Tammuz pushed his way to the front. “Death to Kushanna!” A soldier tried to hold him back, but Tammuz’s knife lashed out, and the guard staggered back, his nose broken by the weapon’s hilt. A few people in front died, impaled on the spears, but the screaming mob now could not be stopped. “Death to Kushanna!” The words came from every voice, and this time the cry didn’t stop.

Chaos erupted. The people of Sumer had been demeaned and crushed down for many years, and now they saw a chance for their revenge. The soldiers grasped the situation, too. Many shrank aside, others dropped their spears. Some turned toward the queen, as eager to strike as any of the mob. The nobles, released by the captors, added their voices to the din.

Jarud saw the danger. He abandoned the nobles and closed up his men around the queen, shouting at his soldiers to keep together. Enough heeded his words. In moments, they formed a protective ring around Kushanna. They struggled and shoved their way through the clawing mob, moving toward the lane that had brought Kushanna into the marketplace. A few more steps and…

En-hedu saw Kushanna slipping away. She ducked low, practically slithering between the legs of the crowd shrieking hatred and venom above her. Then she saw the legs of the soldiers forcing their way forward, then the hem of Kushanna’s gown. Rising up, En-hedu’s long arm stretched out. She meant to strike at Kushanna’s heart, but an unheeding arm knocked the blade down, and instead the weapon sank to the hilt just above the queen’s hip, before it was wrenched from En-hedu’s hand by the forward momentum of the guards. Kushanna’s scream could scarcely be heard in all the confusion. Because the stroke landed so low, none of the soldiers realized what had happened.
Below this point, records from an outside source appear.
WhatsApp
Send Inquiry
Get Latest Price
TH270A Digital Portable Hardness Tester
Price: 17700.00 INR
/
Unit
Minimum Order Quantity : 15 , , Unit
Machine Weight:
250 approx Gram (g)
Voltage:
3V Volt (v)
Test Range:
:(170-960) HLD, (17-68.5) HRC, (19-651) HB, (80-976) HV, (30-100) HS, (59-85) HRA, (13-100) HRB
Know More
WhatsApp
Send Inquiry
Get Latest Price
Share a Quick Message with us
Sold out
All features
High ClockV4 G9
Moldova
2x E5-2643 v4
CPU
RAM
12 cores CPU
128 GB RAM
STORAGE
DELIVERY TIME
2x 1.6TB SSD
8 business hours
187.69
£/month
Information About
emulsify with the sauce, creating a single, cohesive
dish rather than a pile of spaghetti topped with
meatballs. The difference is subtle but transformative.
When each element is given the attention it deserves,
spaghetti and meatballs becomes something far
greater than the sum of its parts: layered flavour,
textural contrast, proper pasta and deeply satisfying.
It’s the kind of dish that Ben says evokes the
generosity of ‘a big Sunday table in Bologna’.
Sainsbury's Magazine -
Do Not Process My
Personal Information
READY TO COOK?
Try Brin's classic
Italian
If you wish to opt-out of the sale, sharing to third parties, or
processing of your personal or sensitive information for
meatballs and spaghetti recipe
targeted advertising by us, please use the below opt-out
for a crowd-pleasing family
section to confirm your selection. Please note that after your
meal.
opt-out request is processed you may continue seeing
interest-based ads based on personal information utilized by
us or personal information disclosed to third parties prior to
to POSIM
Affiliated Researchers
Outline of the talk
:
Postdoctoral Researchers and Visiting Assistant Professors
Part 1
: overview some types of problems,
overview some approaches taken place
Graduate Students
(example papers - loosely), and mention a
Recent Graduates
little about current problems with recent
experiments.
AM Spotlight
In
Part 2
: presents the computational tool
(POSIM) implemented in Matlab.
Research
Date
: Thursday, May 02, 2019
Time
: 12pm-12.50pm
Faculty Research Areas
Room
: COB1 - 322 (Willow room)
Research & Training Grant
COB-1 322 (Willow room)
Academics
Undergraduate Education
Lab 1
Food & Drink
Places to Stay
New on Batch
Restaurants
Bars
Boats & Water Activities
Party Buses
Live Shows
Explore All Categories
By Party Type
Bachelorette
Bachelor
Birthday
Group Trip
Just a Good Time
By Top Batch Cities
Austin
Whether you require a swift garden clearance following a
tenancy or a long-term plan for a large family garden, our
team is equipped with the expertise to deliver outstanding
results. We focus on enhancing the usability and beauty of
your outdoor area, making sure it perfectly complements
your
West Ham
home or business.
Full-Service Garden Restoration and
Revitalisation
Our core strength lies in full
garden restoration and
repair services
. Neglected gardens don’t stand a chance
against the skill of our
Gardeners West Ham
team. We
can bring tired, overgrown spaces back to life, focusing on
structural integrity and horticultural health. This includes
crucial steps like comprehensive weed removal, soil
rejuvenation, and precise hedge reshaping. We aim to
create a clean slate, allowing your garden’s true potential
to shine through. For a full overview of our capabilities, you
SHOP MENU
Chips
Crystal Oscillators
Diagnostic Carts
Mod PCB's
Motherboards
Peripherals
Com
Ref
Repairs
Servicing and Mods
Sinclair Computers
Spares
Only one man saw En-hedu strike — Jarud.

Her knife gone, En-hedu moved back, trying to return to Tammuz’s side. A dozen paces away, her husband pushed and shoved against the nearly unmovable mass of people to reach her. She looked back, and saw Jarud knocking people aside, determined to get his hands on her. En-hedu struggled as hard as she could, trying to move away from Jarud. But the Captain of the Guard was bigger and stronger, and the crowd gave way before him as he forced his way closer.

Looking up, she saw the nobles fighting the angry crowd for their own lives. Stones and clods of dirt flew through the air. Gemama had both arms raised, trying to protect his head from the people’s wrath. The sight gave En-hedu another idea.

“Gemama for king! Gemama for king!” She snapped her gaze at Tammuz. The soldiers escorting Kushanna had pushed their way clear, dragging the faltering queen with them. Jarud had moved almost within arm’s length.